| HN Mirror

Y	Hacker News new \| ask \| show \| jobs


	by billconan 3180 days ago
	I thought about word2vec as a service. I gave up because I think customers could easily cache (pirate) my data.

1 comments

kleebeesh 3180 days ago

That's not really a problem if the user is frequently ingesting and vectorizing new data. They need a place to store it and efficiently query it. They can cache the queries for an old vector, but still need to compute new queries every time they have a new piece of content. Also old vectors might have relationships to the new vectors that have been inserted since caching, so you don't want to serve stale results.

link

billconan 3180 days ago

if we forget about making the service for a moment, How would you store and process high dimensional vectors locally?
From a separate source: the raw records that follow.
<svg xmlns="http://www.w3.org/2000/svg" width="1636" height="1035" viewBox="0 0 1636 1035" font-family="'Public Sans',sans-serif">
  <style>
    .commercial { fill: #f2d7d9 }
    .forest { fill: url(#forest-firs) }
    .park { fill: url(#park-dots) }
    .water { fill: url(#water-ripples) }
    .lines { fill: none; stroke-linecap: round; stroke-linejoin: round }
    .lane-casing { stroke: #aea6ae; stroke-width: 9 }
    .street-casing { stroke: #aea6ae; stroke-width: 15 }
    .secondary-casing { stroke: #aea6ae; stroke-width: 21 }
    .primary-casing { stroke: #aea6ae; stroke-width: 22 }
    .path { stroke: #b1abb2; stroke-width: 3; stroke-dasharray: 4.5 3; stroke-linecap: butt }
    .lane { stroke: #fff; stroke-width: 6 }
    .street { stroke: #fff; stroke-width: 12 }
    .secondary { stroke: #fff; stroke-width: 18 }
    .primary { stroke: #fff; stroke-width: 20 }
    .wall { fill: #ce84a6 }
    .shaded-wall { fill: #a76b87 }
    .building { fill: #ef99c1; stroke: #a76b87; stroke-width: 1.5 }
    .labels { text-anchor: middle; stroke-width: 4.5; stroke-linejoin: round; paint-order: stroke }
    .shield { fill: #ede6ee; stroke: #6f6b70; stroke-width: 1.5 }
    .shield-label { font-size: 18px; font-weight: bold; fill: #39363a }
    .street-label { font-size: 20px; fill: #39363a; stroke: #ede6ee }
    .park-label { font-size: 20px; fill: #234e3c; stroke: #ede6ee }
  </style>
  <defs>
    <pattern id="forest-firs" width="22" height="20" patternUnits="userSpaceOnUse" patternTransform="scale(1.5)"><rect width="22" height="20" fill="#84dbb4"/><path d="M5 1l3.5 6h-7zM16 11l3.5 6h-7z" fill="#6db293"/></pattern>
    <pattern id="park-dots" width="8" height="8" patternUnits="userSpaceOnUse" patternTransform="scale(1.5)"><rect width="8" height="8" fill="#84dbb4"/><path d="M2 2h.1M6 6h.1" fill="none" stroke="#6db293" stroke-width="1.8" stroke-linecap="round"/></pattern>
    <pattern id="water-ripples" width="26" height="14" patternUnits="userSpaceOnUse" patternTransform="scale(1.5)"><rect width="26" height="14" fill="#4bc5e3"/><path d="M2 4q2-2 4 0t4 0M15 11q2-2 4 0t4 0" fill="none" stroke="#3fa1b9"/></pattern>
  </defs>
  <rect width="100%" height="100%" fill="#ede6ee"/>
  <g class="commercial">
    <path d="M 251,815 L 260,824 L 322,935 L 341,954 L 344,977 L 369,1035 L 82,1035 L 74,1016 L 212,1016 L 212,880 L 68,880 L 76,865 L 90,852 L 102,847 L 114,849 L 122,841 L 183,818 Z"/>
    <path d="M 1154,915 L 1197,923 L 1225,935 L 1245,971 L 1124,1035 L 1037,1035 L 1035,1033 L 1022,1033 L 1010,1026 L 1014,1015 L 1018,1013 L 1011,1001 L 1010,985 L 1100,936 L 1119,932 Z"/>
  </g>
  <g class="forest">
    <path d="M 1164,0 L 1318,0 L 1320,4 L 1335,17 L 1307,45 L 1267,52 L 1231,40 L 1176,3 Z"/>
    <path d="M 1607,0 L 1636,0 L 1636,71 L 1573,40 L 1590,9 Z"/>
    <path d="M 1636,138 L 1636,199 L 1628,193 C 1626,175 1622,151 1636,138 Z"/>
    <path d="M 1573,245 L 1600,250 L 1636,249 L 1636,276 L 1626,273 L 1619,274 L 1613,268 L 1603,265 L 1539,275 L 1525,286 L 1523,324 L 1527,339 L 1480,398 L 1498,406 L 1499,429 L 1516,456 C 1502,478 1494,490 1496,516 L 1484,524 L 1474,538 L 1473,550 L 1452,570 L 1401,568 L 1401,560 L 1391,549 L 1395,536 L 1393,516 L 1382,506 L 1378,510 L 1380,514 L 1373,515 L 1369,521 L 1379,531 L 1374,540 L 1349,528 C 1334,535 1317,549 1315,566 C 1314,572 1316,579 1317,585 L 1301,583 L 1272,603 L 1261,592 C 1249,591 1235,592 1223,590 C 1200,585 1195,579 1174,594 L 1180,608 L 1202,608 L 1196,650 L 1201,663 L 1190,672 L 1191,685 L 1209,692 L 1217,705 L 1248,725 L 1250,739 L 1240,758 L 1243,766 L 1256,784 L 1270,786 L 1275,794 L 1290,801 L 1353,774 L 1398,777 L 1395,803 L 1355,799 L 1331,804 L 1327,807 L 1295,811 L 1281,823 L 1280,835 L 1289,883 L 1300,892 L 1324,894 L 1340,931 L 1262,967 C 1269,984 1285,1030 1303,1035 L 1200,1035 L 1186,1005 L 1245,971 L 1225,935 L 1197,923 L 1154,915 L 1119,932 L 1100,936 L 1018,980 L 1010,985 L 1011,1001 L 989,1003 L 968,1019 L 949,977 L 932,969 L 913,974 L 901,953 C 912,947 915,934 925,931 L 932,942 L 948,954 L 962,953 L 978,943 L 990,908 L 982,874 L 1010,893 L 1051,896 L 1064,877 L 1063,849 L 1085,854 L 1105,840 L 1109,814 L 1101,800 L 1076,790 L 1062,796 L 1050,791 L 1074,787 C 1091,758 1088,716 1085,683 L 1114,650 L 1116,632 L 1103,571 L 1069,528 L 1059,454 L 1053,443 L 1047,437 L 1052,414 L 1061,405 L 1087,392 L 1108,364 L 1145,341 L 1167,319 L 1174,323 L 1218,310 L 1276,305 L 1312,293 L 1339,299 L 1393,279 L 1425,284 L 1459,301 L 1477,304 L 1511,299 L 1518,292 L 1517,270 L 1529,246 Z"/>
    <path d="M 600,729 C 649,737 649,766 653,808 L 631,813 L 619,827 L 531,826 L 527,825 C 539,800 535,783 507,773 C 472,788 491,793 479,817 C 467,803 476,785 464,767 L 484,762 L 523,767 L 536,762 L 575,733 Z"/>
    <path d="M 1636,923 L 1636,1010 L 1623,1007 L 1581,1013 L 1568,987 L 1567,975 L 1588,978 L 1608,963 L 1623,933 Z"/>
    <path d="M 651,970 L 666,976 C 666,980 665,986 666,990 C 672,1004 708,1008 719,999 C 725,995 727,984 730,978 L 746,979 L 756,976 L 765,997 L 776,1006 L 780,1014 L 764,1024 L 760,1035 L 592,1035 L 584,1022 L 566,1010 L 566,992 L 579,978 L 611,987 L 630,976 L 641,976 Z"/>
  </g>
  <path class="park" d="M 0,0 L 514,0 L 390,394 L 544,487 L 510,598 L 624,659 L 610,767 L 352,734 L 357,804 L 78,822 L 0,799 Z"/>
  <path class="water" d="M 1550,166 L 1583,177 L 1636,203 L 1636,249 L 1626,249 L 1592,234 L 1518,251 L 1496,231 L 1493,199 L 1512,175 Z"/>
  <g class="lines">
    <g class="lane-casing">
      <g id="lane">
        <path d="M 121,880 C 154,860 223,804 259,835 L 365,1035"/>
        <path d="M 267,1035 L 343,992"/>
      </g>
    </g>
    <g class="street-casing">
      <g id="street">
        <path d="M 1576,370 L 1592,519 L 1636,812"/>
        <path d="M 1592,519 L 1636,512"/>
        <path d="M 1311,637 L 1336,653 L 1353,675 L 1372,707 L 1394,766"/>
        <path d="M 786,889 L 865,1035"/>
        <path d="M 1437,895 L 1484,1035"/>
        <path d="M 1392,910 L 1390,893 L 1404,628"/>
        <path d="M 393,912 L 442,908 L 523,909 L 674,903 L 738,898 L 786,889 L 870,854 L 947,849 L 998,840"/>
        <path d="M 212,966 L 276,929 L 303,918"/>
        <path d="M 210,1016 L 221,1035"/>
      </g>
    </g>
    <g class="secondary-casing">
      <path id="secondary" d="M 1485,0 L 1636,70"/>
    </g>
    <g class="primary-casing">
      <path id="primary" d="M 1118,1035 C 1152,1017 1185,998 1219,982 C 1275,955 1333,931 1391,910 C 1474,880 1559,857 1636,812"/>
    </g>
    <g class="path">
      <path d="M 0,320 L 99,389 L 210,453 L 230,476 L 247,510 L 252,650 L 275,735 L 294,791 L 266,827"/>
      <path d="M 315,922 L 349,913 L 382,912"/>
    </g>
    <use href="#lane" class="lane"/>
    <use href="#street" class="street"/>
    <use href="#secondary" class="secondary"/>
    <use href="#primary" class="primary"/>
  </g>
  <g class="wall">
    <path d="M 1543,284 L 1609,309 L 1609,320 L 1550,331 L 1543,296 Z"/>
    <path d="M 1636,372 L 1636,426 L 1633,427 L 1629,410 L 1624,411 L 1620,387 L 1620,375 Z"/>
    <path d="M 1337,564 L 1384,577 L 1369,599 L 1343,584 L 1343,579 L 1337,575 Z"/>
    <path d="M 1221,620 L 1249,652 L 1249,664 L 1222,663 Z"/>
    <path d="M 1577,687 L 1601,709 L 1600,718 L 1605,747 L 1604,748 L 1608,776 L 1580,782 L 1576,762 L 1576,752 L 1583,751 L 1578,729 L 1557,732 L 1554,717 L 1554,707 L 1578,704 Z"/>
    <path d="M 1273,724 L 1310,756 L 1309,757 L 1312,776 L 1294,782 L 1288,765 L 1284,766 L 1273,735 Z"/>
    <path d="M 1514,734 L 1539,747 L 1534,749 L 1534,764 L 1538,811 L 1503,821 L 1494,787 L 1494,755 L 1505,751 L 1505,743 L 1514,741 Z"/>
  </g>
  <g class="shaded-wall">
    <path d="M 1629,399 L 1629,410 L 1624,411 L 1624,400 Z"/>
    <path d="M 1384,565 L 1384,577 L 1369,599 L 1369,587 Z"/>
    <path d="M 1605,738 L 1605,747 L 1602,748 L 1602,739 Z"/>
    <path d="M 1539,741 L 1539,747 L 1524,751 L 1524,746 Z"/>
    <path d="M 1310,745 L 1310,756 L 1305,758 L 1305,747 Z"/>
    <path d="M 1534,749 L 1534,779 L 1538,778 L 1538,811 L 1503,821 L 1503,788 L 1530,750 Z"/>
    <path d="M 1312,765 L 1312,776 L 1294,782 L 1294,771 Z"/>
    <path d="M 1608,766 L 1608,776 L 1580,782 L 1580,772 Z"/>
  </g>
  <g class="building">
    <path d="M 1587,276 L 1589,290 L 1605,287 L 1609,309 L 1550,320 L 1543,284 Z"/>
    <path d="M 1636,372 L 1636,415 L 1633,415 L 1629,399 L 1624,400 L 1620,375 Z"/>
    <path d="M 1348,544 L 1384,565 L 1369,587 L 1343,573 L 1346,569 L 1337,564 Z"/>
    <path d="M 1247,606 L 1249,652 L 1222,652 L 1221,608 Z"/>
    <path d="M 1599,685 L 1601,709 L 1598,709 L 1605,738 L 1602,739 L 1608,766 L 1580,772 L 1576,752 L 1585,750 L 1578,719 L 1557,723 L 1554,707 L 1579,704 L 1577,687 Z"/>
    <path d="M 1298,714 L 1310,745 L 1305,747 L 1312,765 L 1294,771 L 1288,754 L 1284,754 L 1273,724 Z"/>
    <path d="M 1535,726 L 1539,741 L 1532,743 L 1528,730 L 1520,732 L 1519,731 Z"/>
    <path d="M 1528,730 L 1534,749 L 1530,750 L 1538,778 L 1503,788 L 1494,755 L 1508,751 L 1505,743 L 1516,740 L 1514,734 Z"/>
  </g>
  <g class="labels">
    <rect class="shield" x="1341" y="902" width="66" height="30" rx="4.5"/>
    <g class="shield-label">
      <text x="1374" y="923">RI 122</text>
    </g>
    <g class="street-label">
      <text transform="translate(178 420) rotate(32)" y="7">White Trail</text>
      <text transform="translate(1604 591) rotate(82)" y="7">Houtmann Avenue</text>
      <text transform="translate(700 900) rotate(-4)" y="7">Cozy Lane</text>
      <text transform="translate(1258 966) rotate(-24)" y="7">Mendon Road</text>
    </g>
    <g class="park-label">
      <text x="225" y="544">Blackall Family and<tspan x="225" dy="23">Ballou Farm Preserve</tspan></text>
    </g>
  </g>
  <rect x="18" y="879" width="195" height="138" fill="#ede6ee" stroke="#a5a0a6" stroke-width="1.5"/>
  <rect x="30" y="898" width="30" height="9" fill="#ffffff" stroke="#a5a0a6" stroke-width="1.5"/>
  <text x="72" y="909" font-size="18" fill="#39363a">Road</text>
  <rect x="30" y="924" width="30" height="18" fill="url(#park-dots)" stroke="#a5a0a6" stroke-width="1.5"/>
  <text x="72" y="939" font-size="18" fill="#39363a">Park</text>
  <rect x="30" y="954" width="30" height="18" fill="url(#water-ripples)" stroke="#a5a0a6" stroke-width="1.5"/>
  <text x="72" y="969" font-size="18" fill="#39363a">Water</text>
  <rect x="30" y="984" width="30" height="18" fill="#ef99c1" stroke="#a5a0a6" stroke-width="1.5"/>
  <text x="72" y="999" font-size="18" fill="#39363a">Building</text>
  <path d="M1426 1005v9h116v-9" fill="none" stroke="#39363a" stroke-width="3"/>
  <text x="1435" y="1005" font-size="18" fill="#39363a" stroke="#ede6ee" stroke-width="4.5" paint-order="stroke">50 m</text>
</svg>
What ready-made library/software to use? What datastructure?

link

kleebeesh 3180 days ago

Some storage options are: - Store many vectors in a single HDF5 or LMDB file. - Store single vectors in many small binary files (e.g. using numpy save() function).

To look up neighbors you might: - Compute neighbors exhaustively (e.g. using Scipy distance functions). - Use an Approximate Nearest Neighbors approach like one of the ones benchmarked here (https://github.com/erikbern/ann-benchmarks). These can be much faster than exhaustively computing neighbors, at the cost of some accuracy and having to periodically re-build an index.

link